Sure, human rights and alleged genocide certainly came up as part of these Games. Western journalists wrote about it and asked about it, though the IOC came prepared to both deflect and defend the hosts. There was even one press conference that kind of went off the rails when Yan Jiarong, a spokesperson for the Beijing Organizing Committee, broke the “no politics” barrier in response to a question about the team from Chinese Taipei, which is how Taiwan is referred to at the Olympics because China does not recognize the island as an independent nation.

“I have to take a solemn position,” Yan said. “What I want to say is there is only one China in the world. Taiwan is an in-dividable part of China and this is a well-recognized international principle and well recognized in the international community.”

But that was a blip. In the overall assessment, Chinese officials did not spend a lot of time trying to spin or explain away their record on these issues because they didn’t really have to. Athletes were warned beforehand that they might be punished if they launched any political protests, and Human Rights Watch advised them to wait until they got home to speak out.

They complied.

Nils van der Poel, the speedskater who won two gold medals, waited until he returned to Swedish soil to say that it was “extremely irresponsible to give it to a country that violates human rights as blatantly as the Chinese regime is doing.”

About the closest any athlete got to criticizing China while they were here came on Saturday, when British-American freestyle skier Gus Kenworthy, who is gay, said the Olympics should have minimum standards to meet in its treatment of LGBTQ people in order to host the Games. Even then, he acknowledged he’s been trying to “tread lightly” while he remains in the country.
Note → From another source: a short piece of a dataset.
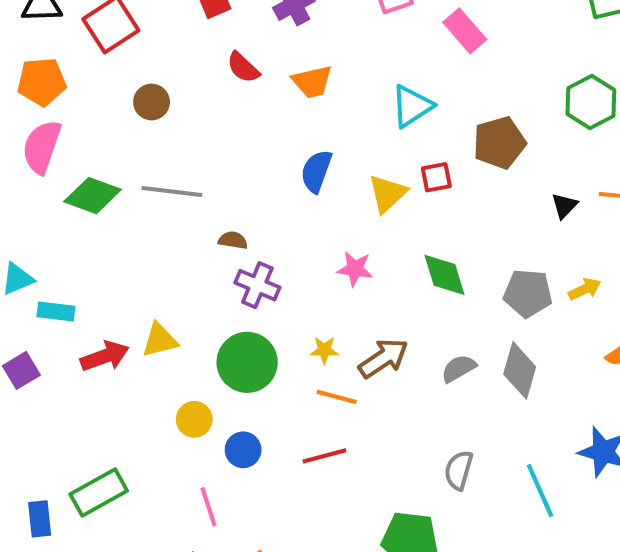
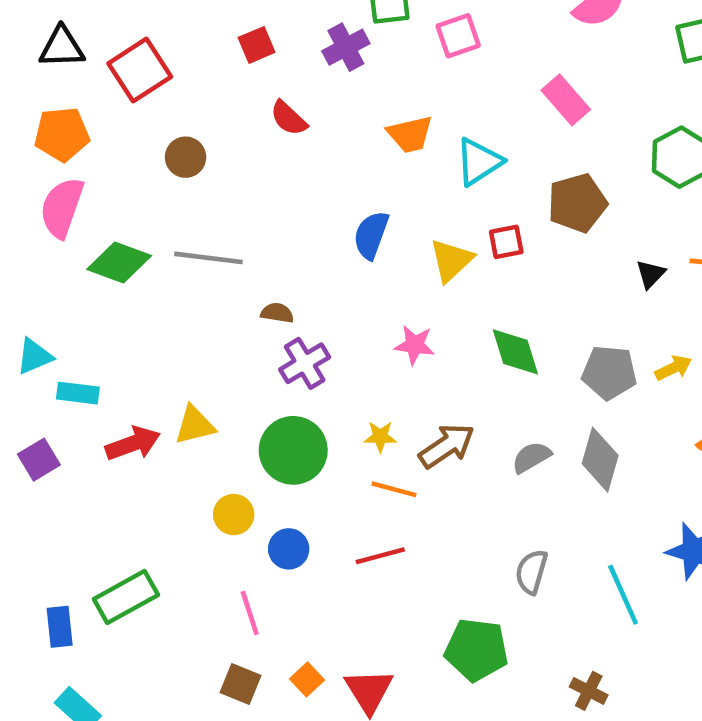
pink rectangle: (465, 31) -> (566, 100), moved
orange trapezoid: (312, 82) -> (410, 134), moved
purple cross: (257, 285) -> (305, 363), turned 36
“It was never that I didn’t think China could put on a good Games,” he said. “I absolutely knew that they could, and they have. But I think when there are human rights atrocities happening in the country and a poor stance on LGBTQ rights, then those things need to be taken in consideration by the IOC.”

But in the end, everything China didn’t want to talk about at these Olympics became background noise when 15-year old Russian figure skater Kamila Valieva tested positive for a banned heart medication.

The way the saga unfurled across the two weeks of the Olympics was the ideal distraction. First, there were red flags over the medal ceremony for the team competition being delayed. Then, rumors and innuendo over the reason. Finally, the revelation about the positive test, the intrigue about whether she’d be allowed to skate in the women’s individual competition and the decision from the Court of Arbitration for Sport allowing her to compete.

The Valieva story brought so many relevant storylines into the conversation: Russia’s history of doping, the IOC’s feckless punishment structure, the abusive behavior of adults in a troubled sport and a child who could not compete at her best with the eyes of the world upon her.

If the Beijing Olympics are remembered for anything years from now, it will be that. And in the end, it was China that skated.